Europe too, is increasingly worried about losing local industries as China and the US pump money into their own manufacturing.

So for carbon sequestration to become a reality, the EU has decided that it must have fossil fuel companies take the lead, investing some of their huge profits in its development.


The EU plan, released on 06/02, estimates that the EU should sequester 280 million tonnes of CO2 by 2040 and around 450 million tonnes by 2050, a far cry from today's minimum capacity.

However, it avoids setting clear targets on issues such as how many carbon capture facilities Europe needs, and in which countries, and focuses on the need to develop the entire network from capture to storage.


In Greece, six sites with potential geological storage of carbon dioxide have been identified. In addition to Energean's CO2 storage project in Prinos, with a budget of 1 billion euros, which has already been included in the Projects of Common Interest (PCI), EKETA scientists have identified other areas for the installation of capture, utilization technologies and carbon storage or CO2 storage in our country.
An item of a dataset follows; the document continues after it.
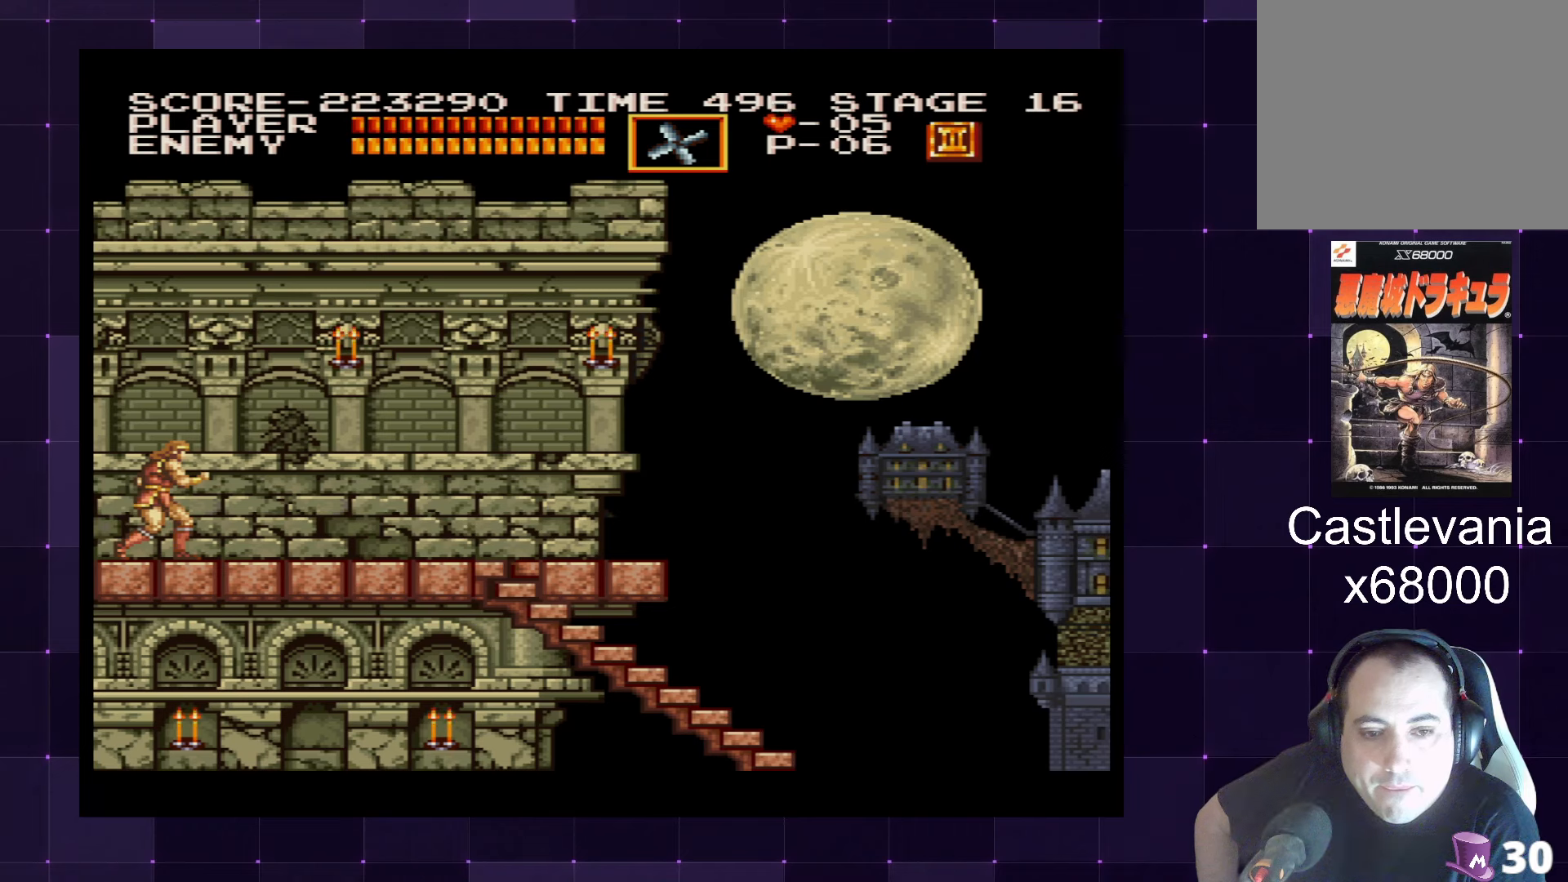
{"buttons": [], "left_stick": "center", "right_stick": "center", "events": []}
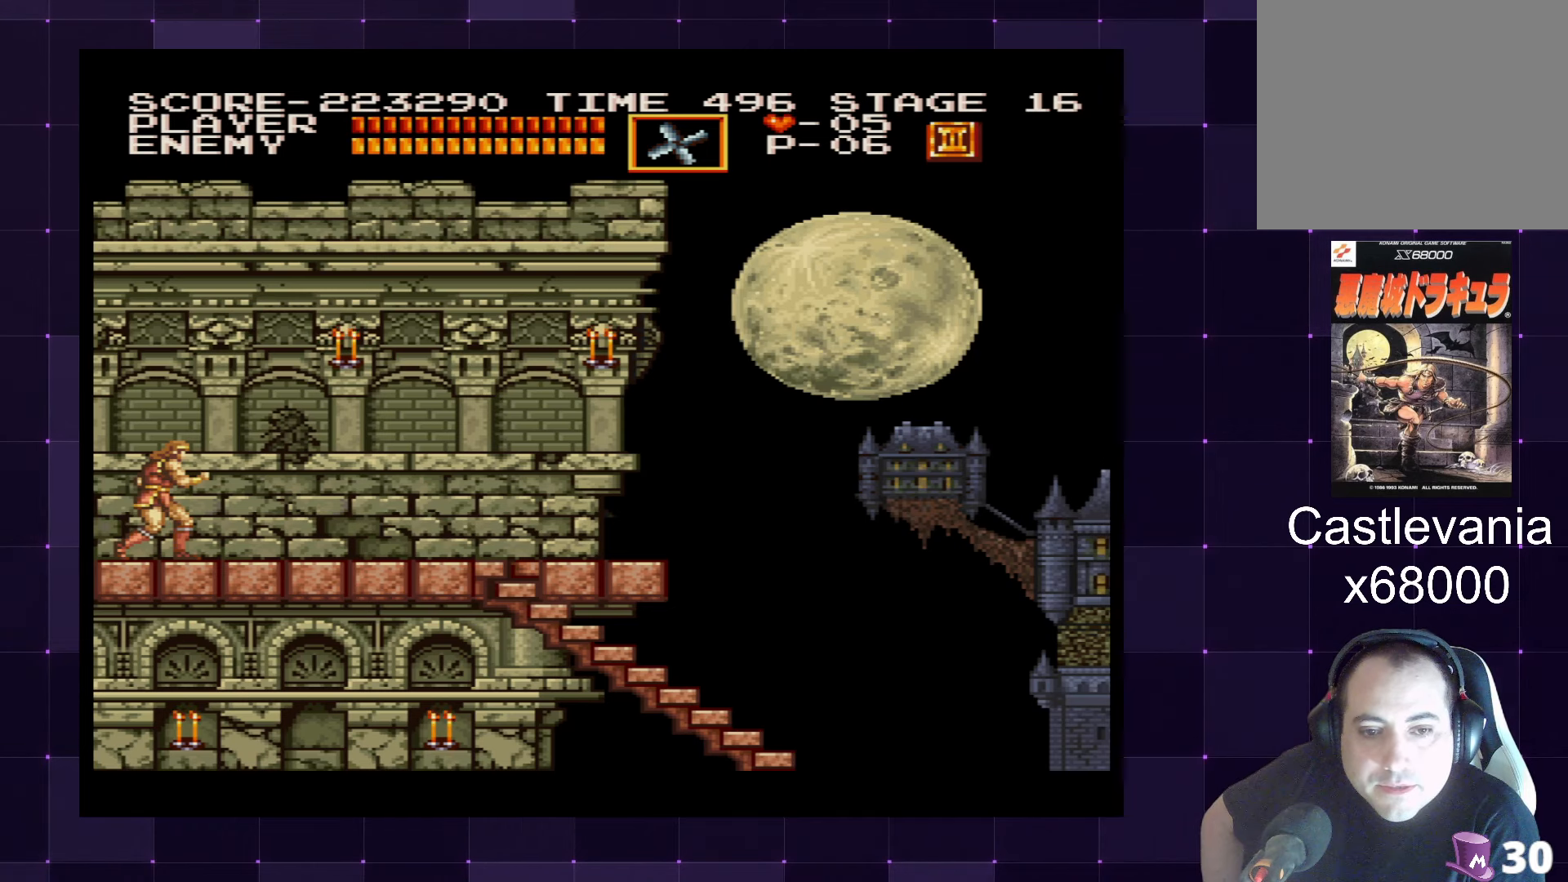
{"buttons": [], "left_stick": "center", "right_stick": "center", "events": []}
The first agreements in principle for the storage of carbon dioxide in the planned underground storage in a depleted Prinos field (operated by Energean) have already been signed, according to market sources, with companies from the cement and refinery sectors, while intense the interest from the energy production sector as well.

Beyond Prinos, there is geological interest in the areas of Grevena, Western Thessaloniki and Volos.


But for green European politicians, the companies' involvement in the project is a reason to want to avoid the lure of carbon sequestration.

"It's a very expensive technology," German Green MEP Michael Bloss said on Tuesday, "......and it's good for gas and coal companies."